SHORT PROBLEM: Convert each line of the listing below into a JSON list of strings, with one string per line and blank lines omitted.

Stored records:

****************

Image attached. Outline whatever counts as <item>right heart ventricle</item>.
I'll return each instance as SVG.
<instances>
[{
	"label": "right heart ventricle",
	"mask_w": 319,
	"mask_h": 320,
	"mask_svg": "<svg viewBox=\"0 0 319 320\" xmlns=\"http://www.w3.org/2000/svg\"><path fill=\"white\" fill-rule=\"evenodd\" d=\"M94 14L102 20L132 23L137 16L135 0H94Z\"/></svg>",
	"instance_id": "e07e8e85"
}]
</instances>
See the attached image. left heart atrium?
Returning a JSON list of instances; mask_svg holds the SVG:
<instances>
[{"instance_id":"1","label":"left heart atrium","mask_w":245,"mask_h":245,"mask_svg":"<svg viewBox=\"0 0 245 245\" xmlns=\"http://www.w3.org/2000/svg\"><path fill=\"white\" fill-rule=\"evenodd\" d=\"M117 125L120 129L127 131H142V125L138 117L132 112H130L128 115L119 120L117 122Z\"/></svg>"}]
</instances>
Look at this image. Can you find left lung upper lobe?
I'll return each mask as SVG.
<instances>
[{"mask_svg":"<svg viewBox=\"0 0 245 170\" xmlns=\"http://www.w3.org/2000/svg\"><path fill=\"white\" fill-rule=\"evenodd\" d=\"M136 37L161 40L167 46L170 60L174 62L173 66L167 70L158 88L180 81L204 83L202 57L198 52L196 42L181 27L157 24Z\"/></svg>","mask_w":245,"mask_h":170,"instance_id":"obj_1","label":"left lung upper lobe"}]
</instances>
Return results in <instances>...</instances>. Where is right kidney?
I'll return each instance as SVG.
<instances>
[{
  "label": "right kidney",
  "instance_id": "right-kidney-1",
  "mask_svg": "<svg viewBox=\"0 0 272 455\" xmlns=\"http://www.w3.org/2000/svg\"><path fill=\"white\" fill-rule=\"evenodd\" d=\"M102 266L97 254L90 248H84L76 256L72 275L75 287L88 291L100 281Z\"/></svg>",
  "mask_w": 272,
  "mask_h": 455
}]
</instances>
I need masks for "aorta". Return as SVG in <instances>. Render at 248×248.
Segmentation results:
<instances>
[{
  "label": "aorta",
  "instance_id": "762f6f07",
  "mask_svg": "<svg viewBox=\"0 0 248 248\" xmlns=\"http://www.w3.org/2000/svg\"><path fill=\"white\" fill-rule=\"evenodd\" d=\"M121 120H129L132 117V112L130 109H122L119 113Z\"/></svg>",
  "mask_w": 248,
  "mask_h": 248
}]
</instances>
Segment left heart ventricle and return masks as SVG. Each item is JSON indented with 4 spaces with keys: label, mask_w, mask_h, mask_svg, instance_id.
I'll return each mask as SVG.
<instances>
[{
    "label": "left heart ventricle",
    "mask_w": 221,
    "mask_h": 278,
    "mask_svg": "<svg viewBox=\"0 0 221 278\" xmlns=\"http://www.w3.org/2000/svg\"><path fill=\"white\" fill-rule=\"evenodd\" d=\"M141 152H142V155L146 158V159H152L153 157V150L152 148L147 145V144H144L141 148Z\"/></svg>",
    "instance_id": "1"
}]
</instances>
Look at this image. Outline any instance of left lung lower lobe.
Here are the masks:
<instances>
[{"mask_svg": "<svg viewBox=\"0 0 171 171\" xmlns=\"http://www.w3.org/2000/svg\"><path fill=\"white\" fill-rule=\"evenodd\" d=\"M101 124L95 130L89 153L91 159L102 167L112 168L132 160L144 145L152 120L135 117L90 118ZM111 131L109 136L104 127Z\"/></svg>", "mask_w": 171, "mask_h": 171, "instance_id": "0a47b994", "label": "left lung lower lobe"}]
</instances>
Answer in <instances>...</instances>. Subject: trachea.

****************

RIGHT ANSWER:
[
  "Image attached. Outline whatever counts as <item>right heart ventricle</item>.",
  "I'll return each instance as SVG.",
  "<instances>",
  "[{",
  "\t\"label\": \"right heart ventricle\",",
  "\t\"mask_w\": 319,",
  "\t\"mask_h\": 320,",
  "\t\"mask_svg\": \"<svg viewBox=\\\"0 0 319 320\\\" xmlns=\\\"http://www.w3.org/2000/svg\\\"><path fill=\\\"white\\\" fill-rule=\\\"evenodd\\\" d=\\\"M94 14L102 20L132 23L137 16L135 0H94Z\\\"/></svg>\",",
  "\t\"instance_id\": \"e07e8e85\"",
  "}]",
  "</instances>",
  "See the attached image. left heart atrium?",
  "Returning a JSON list of instances; mask_svg holds the SVG:",
  "<instances>",
  "[{\"instance_id\":\"1\",\"label\":\"left heart atrium\",\"mask_w\":245,\"mask_h\":245,\"mask_svg\":\"<svg viewBox=\\\"0 0 245 245\\\" xmlns=\\\"http://www.w3.org/2000/svg\\\"><path fill=\\\"white\\\" fill-rule=\\\"evenodd\\\" d=\\\"M117 125L120 129L127 131H142V125L138 117L132 112H130L128 115L119 120L117 122Z\\\"/></svg>\"}]",
  "</instances>",
  "Look at this image. Can you find left lung upper lobe?",
  "I'll return each mask as SVG.",
  "<instances>",
  "[{\"mask_svg\":\"<svg viewBox=\\\"0 0 245 170\\\" xmlns=\\\"http://www.w3.org/2000/svg\\\"><path fill=\\\"white\\\" fill-rule=\\\"evenodd\\\" d=\\\"M136 37L161 40L167 46L170 60L174 62L173 66L167 70L158 88L180 81L204 83L202 57L198 52L196 42L181 27L157 24Z\\\"/></svg>\",\"mask_w\":245,\"mask_h\":170,\"instance_id\":\"obj_1\",\"label\":\"left lung upper lobe\"}]",
  "</instances>",
  "Return results in <instances>...</instances>. Where is right kidney?",
  "I'll return each instance as SVG.",
  "<instances>",
  "[{",
  "  \"label\": \"right kidney\",",
  "  \"instance_id\": \"right-kidney-1\",",
  "  \"mask_svg\": \"<svg viewBox=\\\"0 0 272 455\\\" xmlns=\\\"http://www.w3.org/2000/svg\\\"><path fill=\\\"white\\\" fill-rule=\\\"evenodd\\\" d=\\\"M102 266L97 254L90 248H84L76 256L72 275L75 287L88 291L100 281Z\\\"/></svg>\",",
  "  \"mask_w\": 272,",
  "  \"mask_h\": 455",
  "}]",
  "</instances>",
  "I need masks for \"aorta\". Return as SVG in <instances>. Render at 248×248.",
  "Segmentation results:",
  "<instances>",
  "[{",
  "  \"label\": \"aorta\",",
  "  \"instance_id\": \"762f6f07\",",
  "  \"mask_svg\": \"<svg viewBox=\\\"0 0 248 248\\\" xmlns=\\\"http://www.w3.org/2000/svg\\\"><path fill=\\\"white\\\" fill-rule=\\\"evenodd\\\" d=\\\"M121 120H129L132 117V112L130 109H122L119 113Z\\\"/></svg>\",",
  "  \"mask_w\": 248,",
  "  \"mask_h\": 248",
  "}]",
  "</instances>",
  "Segment left heart ventricle and return masks as SVG. Each item is JSON indented with 4 spaces with keys: label, mask_w, mask_h, mask_svg, instance_id.",
  "I'll return each mask as SVG.",
  "<instances>",
  "[{",
  "    \"label\": \"left heart ventricle\",",
  "    \"mask_w\": 221,",
  "    \"mask_h\": 278,",
  "    \"mask_svg\": \"<svg viewBox=\\\"0 0 221 278\\\" xmlns=\\\"http://www.w3.org/2000/svg\\\"><path fill=\\\"white\\\" fill-rule=\\\"evenodd\\\" d=\\\"M141 152H142V155L146 158V159H152L153 157V150L152 148L147 145V144H144L141 148Z\\\"/></svg>\",",
  "    \"instance_id\": \"1\"",
  "}]",
  "</instances>",
  "Look at this image. Outline any instance of left lung lower lobe.",
  "Here are the masks:",
  "<instances>",
  "[{\"mask_svg\": \"<svg viewBox=\\\"0 0 171 171\\\" xmlns=\\\"http://www.w3.org/2000/svg\\\"><path fill=\\\"white\\\" fill-rule=\\\"evenodd\\\" d=\\\"M101 124L95 130L89 153L91 159L102 167L112 168L132 160L144 145L152 120L135 117L90 118ZM111 131L109 136L104 127Z\\\"/></svg>\", \"mask_w\": 171, \"mask_h\": 171, \"instance_id\": \"0a47b994\", \"label\": \"left lung lower lobe\"}]",
  "</instances>",
  "Answer in <instances>...</instances>. Subject: trachea."
]